Gather, from the data below, each line in which the word "pyautogui" occurs.

(Beginning of Provided material)

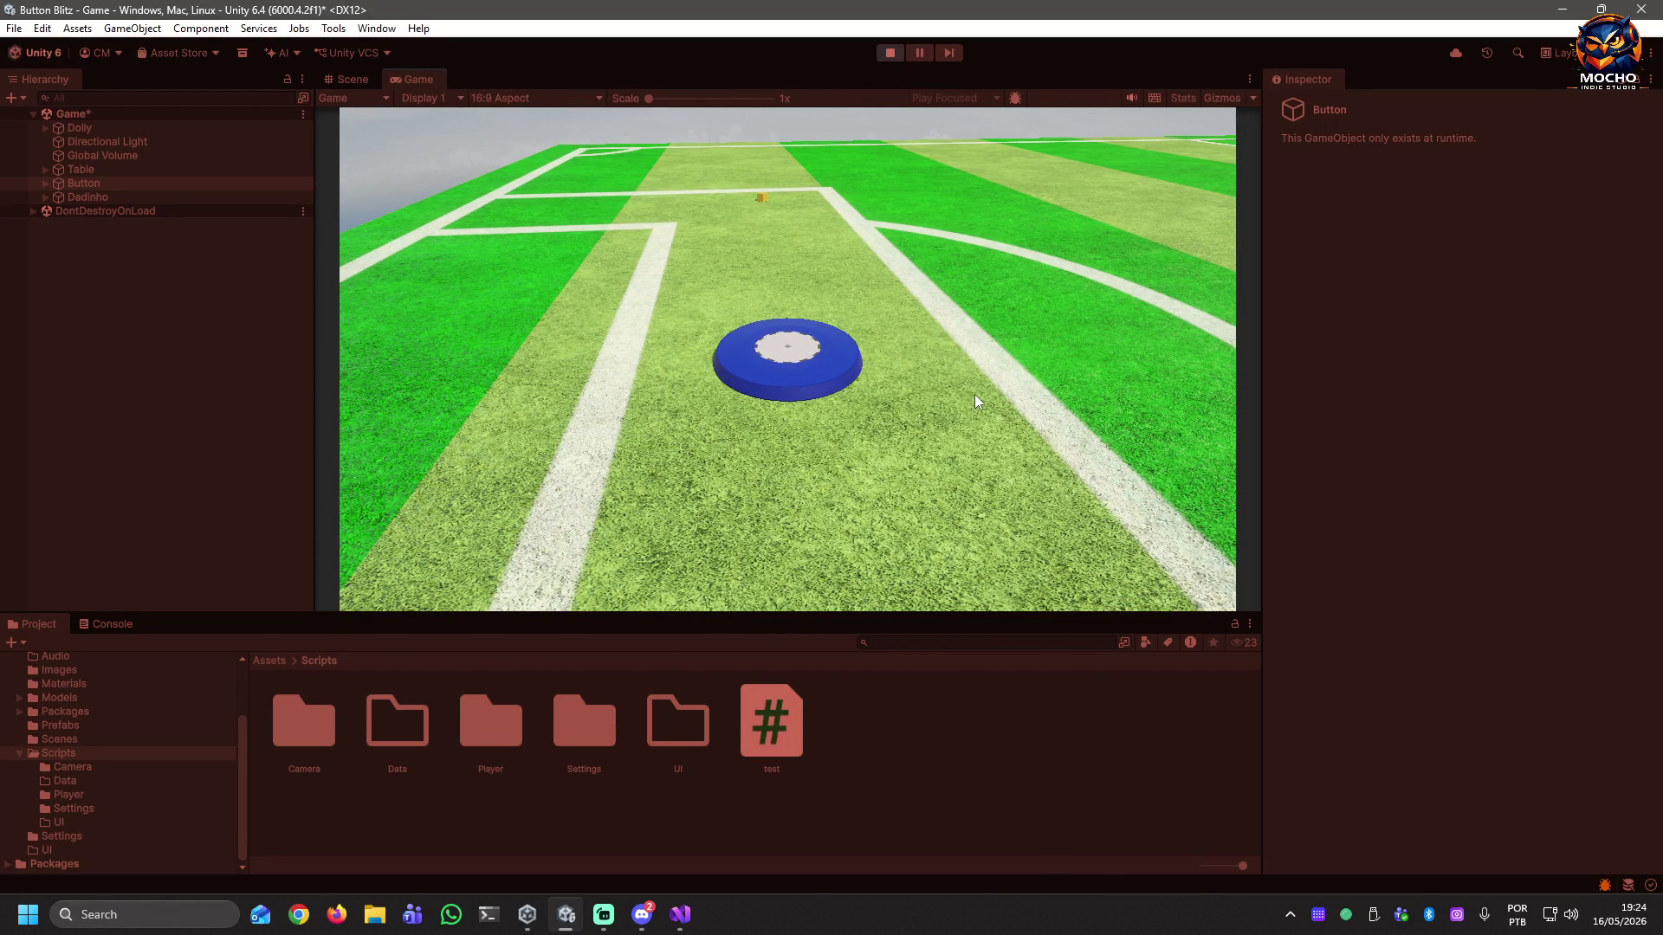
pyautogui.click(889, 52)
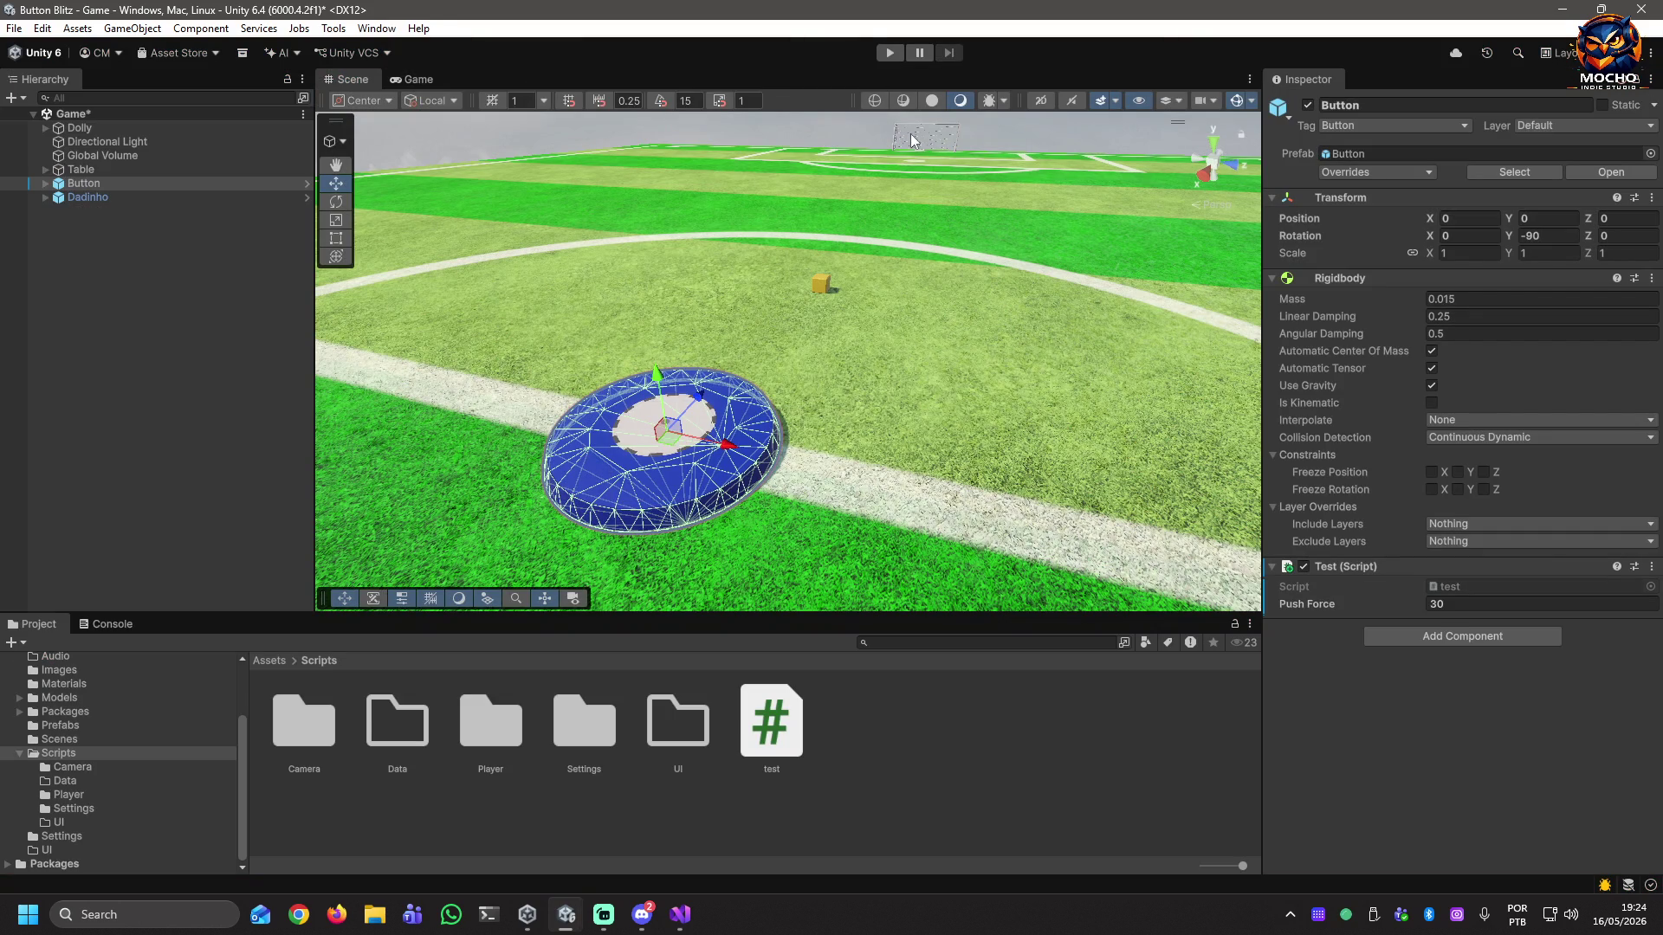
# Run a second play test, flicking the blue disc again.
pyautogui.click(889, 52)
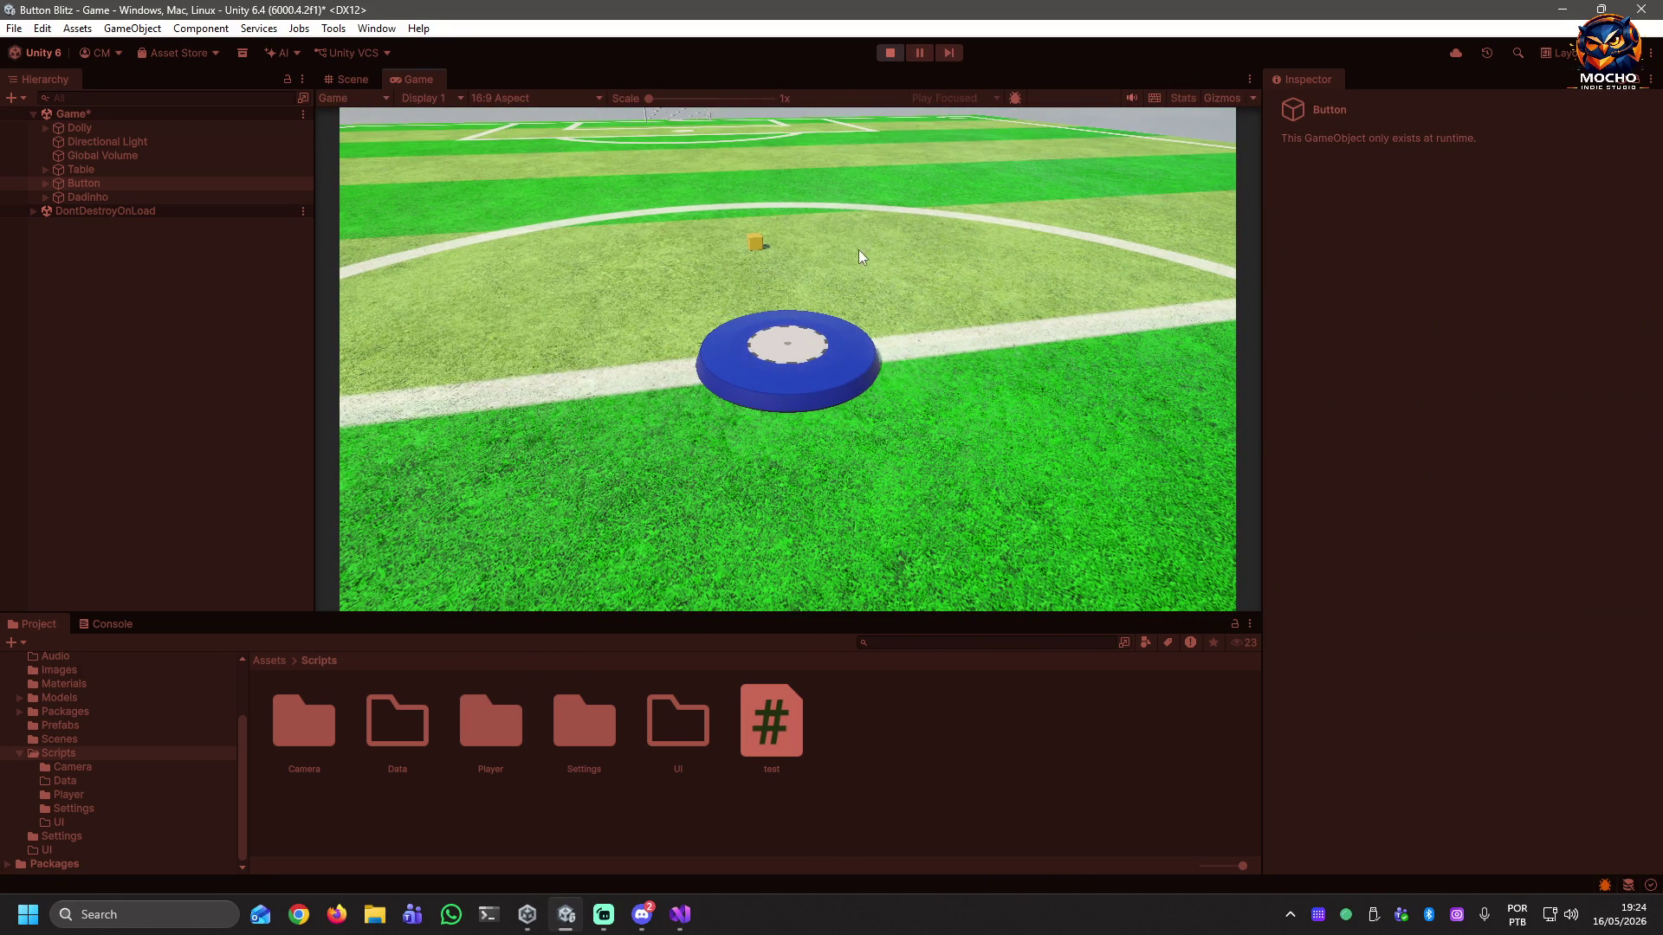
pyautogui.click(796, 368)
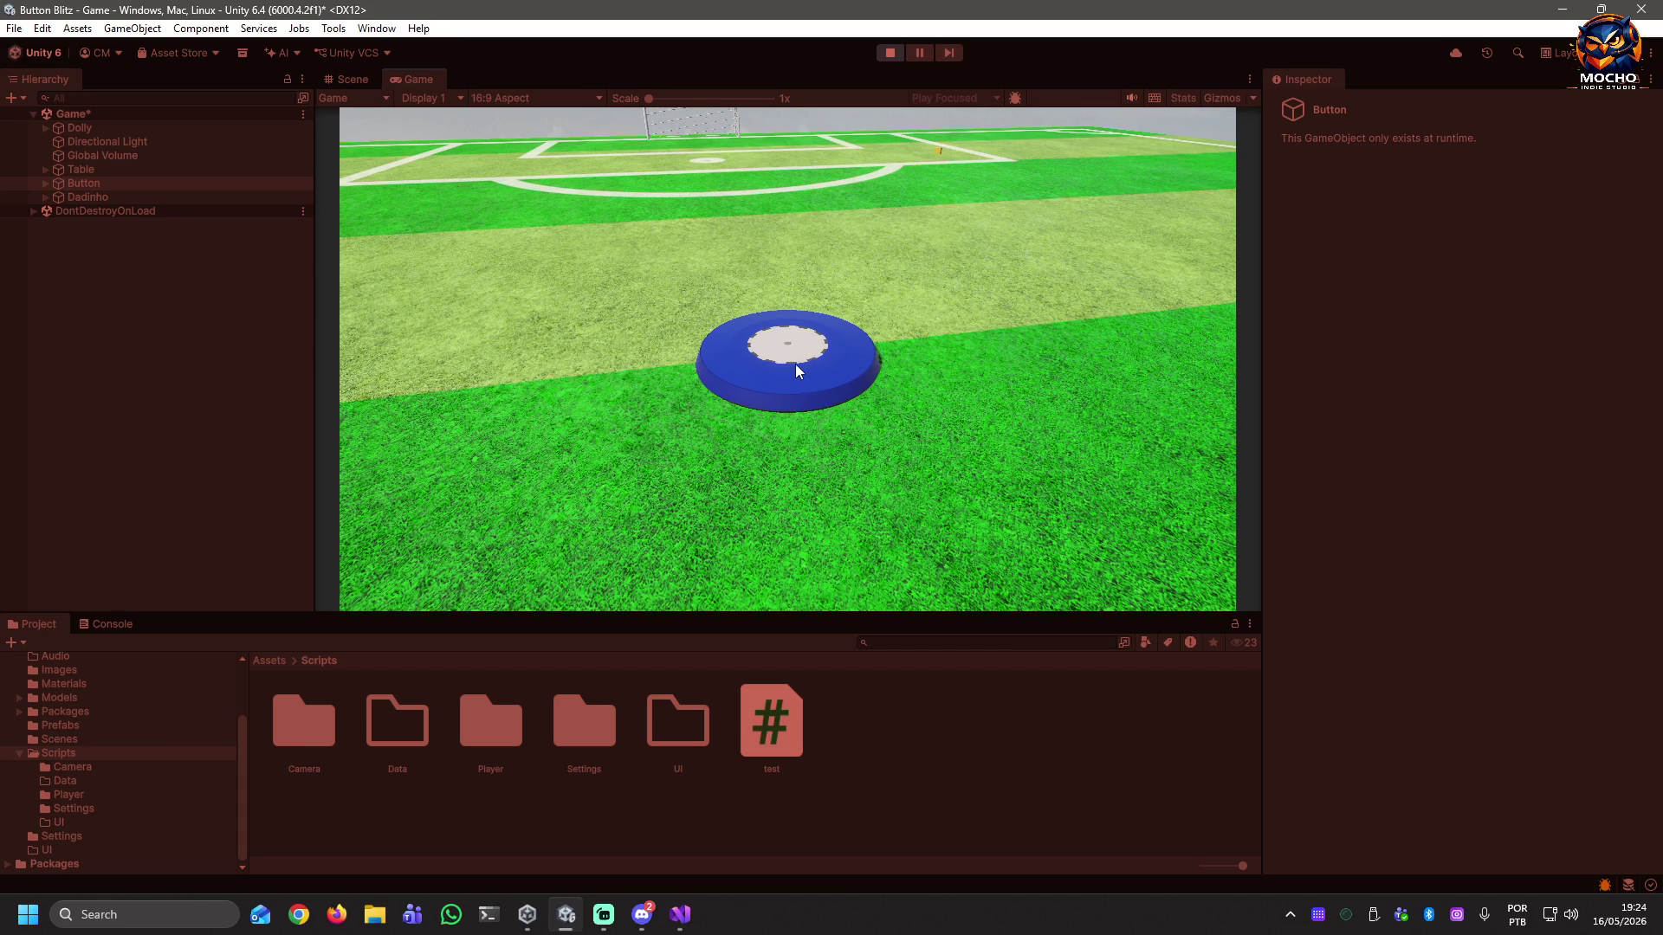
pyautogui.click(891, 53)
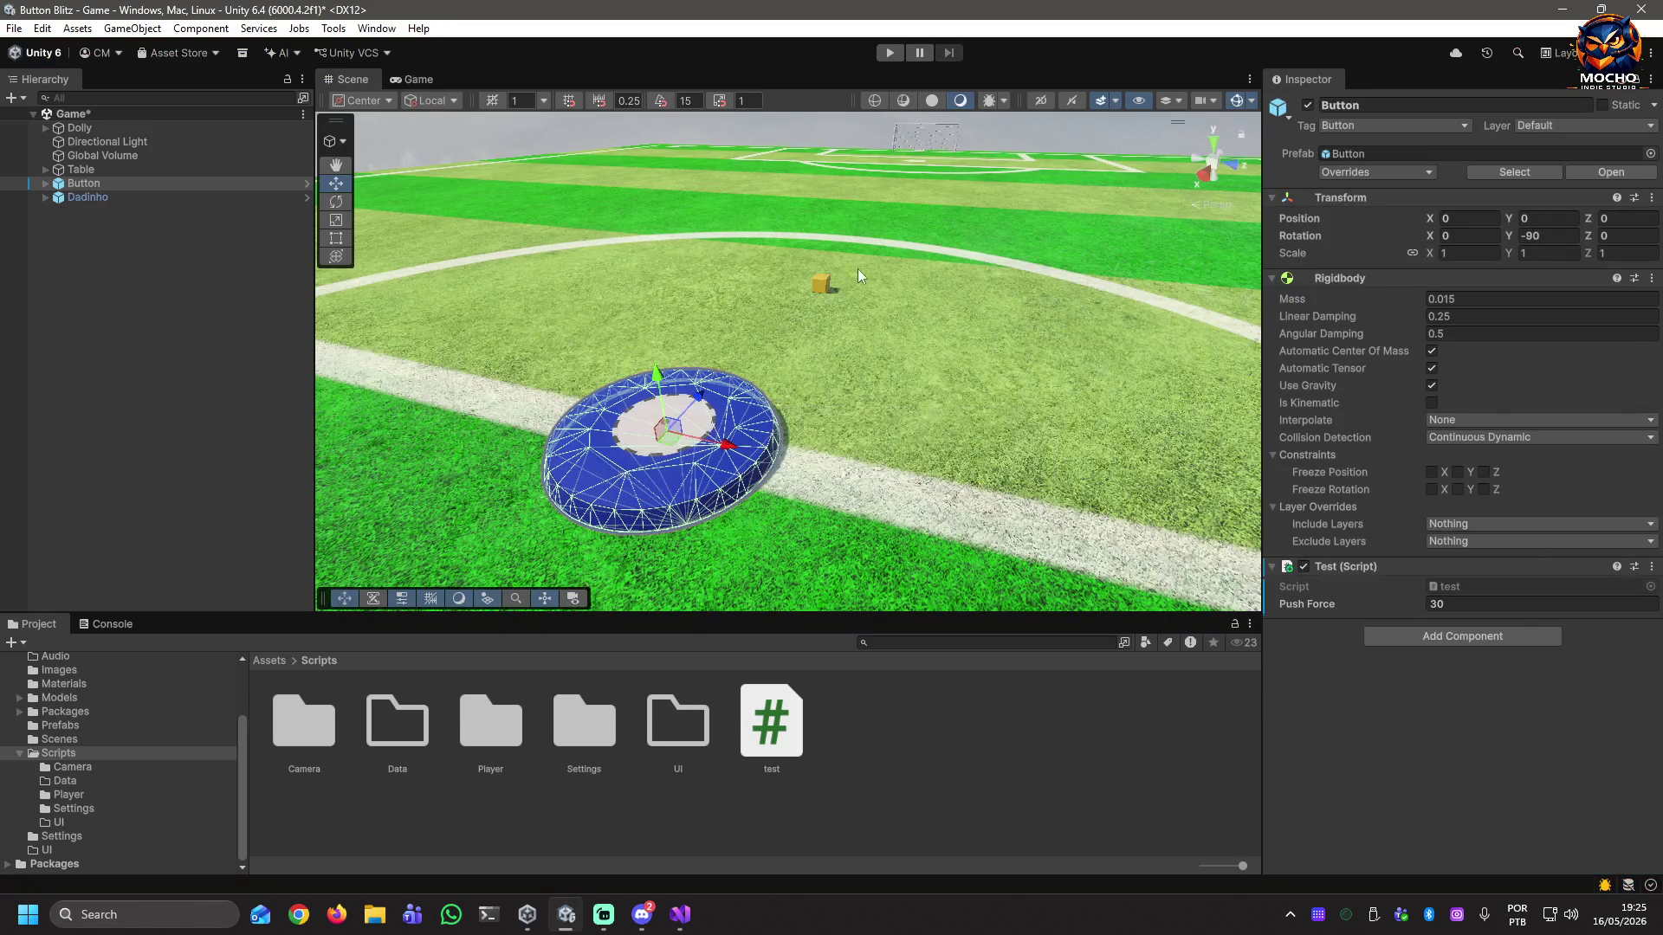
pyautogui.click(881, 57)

(End of Provided material)

◆ **Written solution**
pyautogui.click(889, 52)
pyautogui.click(889, 52)
pyautogui.click(796, 368)
pyautogui.click(891, 53)
pyautogui.click(881, 57)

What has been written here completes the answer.